岡野工業 代表 岡野雅行 不可能を可能にした男 下町から“世界一”を生んだ

2005年、世界一先端が細い「痛くない注射針」の開発によって、東京下町の町工場の主の名前は瞬く間に世の中に知れわたった。NASAから発注が舞いこんだ、というエピソードも有名だ。しかし、「不可能を可能にした」のは注射針だけではない。まるでそれが生きる証であるかのように、岡野工業代表社員 岡野雅行は40年近く、さまざまな不可能にひたすら挑戦しつづけてきたのだ。

学歴コンプレックスが技術と情報収集力を磨き下町から“世界一”を生んだ

 40数年前、誰も作れなかったトランジスタラジオを構成する部品作りに成功。ラジオの小型化に貢献した。1980年代には「液漏れしないリチウムイオン電池ケース」を実現させ、携帯電話は一気に小さく。蚊の針がヒントになった「痛くない注射針」は、日に何度もインスリンを打つ糖尿病患者の苦痛を取り除いている。知らぬ間に我々は、岡野さんの努力から生まれた恩恵を受けていたのだ。
「他の会社が挑戦しない技術的に難しい事案こそ、気持ちが奮い立つね。金属をなめらかにまるめる、俺の“深絞り”の技術を持ってすれば、きっとできるんだ。俺しかできない仕事なら、それはやるしかないじゃないか」
 とはいえ、依頼される仕事を闇雲に引き受けるわけではない。
「6割は培った技術と経験値で賄えて、あとの4割、工夫すればなんとかなるな、と頭で計算できたら、引き受ける。でまあ、考えた結果、たいていのことは引き受けるんだよ(笑)」
 2代目として父の背中を見て育ち、金型技術を見よう見まねで習得したが、「学校の勉強」は苦手だった。最終学歴は国民学校(現・小学校)卒である。
「俺は学がないだろう? いい大学を卒業している大企業の社員とは違う。だから、自分の技術を磨く必要があったし、自分なりの経営哲学を持って、磨いた技術を活かす挑戦をしなくちゃならなかったんだよ」

世界で最も細い注射針。先端の外径は0.2㎜/ 「痛くない注射針」は2005年度、グッドデザイン大賞を受賞した。

美味しい食事処の下調べから成功を導く

 実は、岡野さんは自分で図面を引かない。だが、一度見た図面はすぐに理解し、覚えてしまう。「岡野の目はコピー機。大事な図面は見せるな」と同業者に揶揄されるほど、類まれな技術力と観察力を誇る。しかしその根底には、何くそ、という思いがあったのだ。実際、学校の勉強は苦手だが、若い頃、人に薦められた高価な英語の技術書を手に入れ、その一冊を丁寧に読みこんだこともあるそうだ。むろん、英語は読めない。
「だけど不思議なもんでさ、職人だから、図面を見ればわかるんだよ。

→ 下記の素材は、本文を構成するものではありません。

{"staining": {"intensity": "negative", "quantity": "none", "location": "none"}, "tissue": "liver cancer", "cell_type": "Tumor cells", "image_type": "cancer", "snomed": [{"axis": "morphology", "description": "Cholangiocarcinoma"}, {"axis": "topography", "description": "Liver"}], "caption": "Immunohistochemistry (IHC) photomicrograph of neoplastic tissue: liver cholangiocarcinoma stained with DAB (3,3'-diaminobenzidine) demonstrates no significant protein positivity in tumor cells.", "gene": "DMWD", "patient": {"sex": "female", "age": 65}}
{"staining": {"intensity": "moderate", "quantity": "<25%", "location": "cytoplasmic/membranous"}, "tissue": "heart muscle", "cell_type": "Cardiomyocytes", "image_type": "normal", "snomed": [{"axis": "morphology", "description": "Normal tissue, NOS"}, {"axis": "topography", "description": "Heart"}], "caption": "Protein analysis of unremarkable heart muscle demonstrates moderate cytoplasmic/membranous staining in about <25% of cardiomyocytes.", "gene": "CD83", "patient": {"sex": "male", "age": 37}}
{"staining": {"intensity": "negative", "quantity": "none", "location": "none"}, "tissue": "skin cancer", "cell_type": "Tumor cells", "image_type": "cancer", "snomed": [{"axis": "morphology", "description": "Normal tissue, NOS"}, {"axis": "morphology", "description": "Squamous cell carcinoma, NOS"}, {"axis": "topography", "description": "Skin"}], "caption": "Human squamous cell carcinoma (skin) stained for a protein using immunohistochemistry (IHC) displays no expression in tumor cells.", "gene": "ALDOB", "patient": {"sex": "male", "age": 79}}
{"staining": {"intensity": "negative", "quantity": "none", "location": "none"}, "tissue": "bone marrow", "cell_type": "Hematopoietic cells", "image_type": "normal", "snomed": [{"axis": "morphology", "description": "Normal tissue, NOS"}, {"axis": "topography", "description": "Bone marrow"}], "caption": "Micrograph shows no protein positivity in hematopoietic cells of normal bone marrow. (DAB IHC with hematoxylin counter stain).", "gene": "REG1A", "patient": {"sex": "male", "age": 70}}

あれは勉強になったね」
 ただしそれだけでは「優秀な技術屋さん」で、今のような名声と成功はなかったかもしれない。技術以外に「情報」をもたらす人脈力の質の高さをキープすることも大切、と自身の経営哲学を語る。
 岡野さんは人脈を「A、B、C」の3つに分類しているが、それは優先順位ではなく「種類分け」。各情報をつなげて、ビジネスに活かすことがキモだ。
「でも、情報をネコババしてはダメ。WIN-WINで活かさないと、質のよい情報が入ってこないし、人も離れていくからね」
 そのために岡野さんは、例えば、仕事相手と訪れる食事処の下調べを怠らない。美味しい食事と楽しい時間を共有することで、「人の気持ち」を見抜く。その訓練にもなるからだ。つまり職人であり、マーケッターであり、心理学者でもあるからこそ、岡野さんは40数年前から「不可能を可能にする男」であったのだ。「次」に仕かける商品も、そうした不変の「やり方」が功を奏して誕生した、人々があっと驚く物らしい。
「発表を楽しみにしててよ」
 そう豪快に笑った。

「深絞り」の技術を活かし、薄い金属を極限まで丸めていく過程がわかる見本。これが岡野さんの技術の基本だ。


Masayuki Okano
1933年東京都墨田区生まれ。岡野工業代表社員。父から金型技術を学び、'72年、家業を継いで岡野工業を設立。「誰にもできない仕事をする」をモットーに、金型とセットで行うプレス事業も手がけ、業界の風雲児に。社員は5名。78歳の現在も毎日、工場に立つ。